In 1860 German scientist Albert Niemann (1834-1861) isolated an alkaloid from coca leaves that we now call “cocaine”. Niemann noticed that applying it to the tongue caused a numbing sensation.
However, since effective anesthetics such as ether and nitrous oxide had already been discovered, cocaine was instead used mainly in tonics and patent medicines.
Perhaps the most famed example was Coca-Cola, which contained cocaine when was it launched in 1886. But cocaine had been used before, in the 1860s in Italy, in a drink called Vin Mariani – Pope Leo XIII was a fan.
Because cocaine-based products were readily available, it quickly became an addictive drug.
Cocaine remained popular in entertainment industry. Fictional detective Sherlock Holmes he injected itAmerican actor Tallulah Bankhead she swore by it, and the writer Agatha Christie used cocaine to kill herself some of its characters.
In 1914, there was possession of cocaine illegal in the US. After the hippie era in the 1960s and 1970s, cocaine became the “it” drug 80’s yuppie. Crack cocaine was also destroyed. mainly urban black American communities.
Cocaine exploit is now associated with physical and psychological harm. In the brief and long term, this can cause problems for yours heart and blood pressure AND cause damage to organs. Worst case scenario can kill you. This now also applies to the illegal production and exploit of cocaine growing all over the world.

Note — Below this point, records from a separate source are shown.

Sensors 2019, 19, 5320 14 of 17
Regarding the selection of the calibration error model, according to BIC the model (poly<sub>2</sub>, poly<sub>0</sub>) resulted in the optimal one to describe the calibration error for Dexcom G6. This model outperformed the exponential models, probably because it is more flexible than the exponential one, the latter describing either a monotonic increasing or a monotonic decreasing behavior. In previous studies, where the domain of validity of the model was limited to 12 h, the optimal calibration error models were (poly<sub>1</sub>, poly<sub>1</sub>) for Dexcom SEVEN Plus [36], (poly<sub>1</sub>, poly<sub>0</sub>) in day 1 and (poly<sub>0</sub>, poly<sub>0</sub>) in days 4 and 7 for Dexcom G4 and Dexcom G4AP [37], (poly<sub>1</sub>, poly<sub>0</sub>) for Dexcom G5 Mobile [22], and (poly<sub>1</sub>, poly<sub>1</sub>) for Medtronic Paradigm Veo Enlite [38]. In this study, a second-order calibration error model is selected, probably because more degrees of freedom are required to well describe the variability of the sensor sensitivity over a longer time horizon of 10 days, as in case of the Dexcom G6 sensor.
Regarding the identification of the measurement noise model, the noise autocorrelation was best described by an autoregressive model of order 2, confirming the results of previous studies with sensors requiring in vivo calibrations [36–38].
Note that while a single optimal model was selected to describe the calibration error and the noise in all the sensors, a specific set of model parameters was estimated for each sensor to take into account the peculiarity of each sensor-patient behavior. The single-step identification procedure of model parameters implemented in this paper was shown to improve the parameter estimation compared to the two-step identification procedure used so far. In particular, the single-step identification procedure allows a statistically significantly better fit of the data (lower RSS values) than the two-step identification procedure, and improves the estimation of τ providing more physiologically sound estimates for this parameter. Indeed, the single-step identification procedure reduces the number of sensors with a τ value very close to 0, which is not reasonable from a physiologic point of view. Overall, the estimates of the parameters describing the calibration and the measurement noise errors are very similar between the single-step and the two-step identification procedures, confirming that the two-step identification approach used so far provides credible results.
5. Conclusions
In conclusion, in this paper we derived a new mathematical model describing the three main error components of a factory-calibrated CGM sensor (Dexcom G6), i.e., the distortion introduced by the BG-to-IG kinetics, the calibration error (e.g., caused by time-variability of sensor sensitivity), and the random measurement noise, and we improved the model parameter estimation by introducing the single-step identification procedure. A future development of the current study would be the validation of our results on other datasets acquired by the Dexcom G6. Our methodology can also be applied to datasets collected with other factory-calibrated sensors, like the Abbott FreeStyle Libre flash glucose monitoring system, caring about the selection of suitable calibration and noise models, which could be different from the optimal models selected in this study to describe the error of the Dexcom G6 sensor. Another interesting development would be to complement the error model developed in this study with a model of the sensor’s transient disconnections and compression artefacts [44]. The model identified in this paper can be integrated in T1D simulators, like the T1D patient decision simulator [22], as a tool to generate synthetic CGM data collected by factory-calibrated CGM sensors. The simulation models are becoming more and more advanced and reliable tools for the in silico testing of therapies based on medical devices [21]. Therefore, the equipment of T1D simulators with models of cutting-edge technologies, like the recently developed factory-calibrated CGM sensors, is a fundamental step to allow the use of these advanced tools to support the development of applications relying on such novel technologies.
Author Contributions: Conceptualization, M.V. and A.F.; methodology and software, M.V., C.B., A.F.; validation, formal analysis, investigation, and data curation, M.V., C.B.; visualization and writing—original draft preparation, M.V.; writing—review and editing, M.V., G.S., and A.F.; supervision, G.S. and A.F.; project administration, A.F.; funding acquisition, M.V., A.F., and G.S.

But cocaine has always been legal medical and surgical usemost often in the form of cocaine hydrochloride. In addition to the analgesic effect, it includes, among others: vasoconstrictor – narrows blood vessels and reduces bleeding. So it’s still used some types of surgery.
Heroin, cough and overdose
Opium began to be used to relieve pain when people discovered how to extract the sap from the opium poppy. In the 19th century, addictive and potentially fatal opium-based products such as laudanum were widely available in the UK, Europe and US. Opium addiction was also a real problem.
For this reason, scientists have been looking for protected and effective alternatives to relieve pain and aid people recover from addictions.
In 1874, the English chemist Charles Romley Alder Wright (1844-1894) created diacetylmorphine (also known as diamorphine). The pharmaceutical company Bayer thought it might be useful cough medicineshe gave it the brand Heroina and introduced it to the market in 1898. It worked worse chest infections.
Although diamorphine was created with good intentions, this opiate was highly addictive. Shortly after entering the market, it became clear that this was the case just as addictive like other opiates. This coincided with international moves to close the trade in non-medical opiates due to their devastating impact on China and other Asian countries.
Like cannabis, heroin quickly gained radical chic. The Mafia entered the United States and became popular in the United States Jazz scene in Harlem, the beatniks embraced it and American soldiers returned from Vietnam addicted to it. Heroin also helped kill American singers Janis Joplin and Jim Morrison.
Today we know that heroin exploit and addiction contribute to a number of health conditions physical and mental health problemsand death from an overdose.
However, the harms associated with heroin are now being replaced by powerful synthetic opioids such as oxycodone, fentanyland nitazen group of drugs. Australia has seen more deaths and hospital admissions prescription opiate overdose than from a heroin overdose.
In a nutshell
Not all medications have a spotless track record. And not all illegal drugs were always illegal.
The legal status of drugs and their exploit are shaped by factors such as politics, racism and prevailing social norms, as well as their impact on health.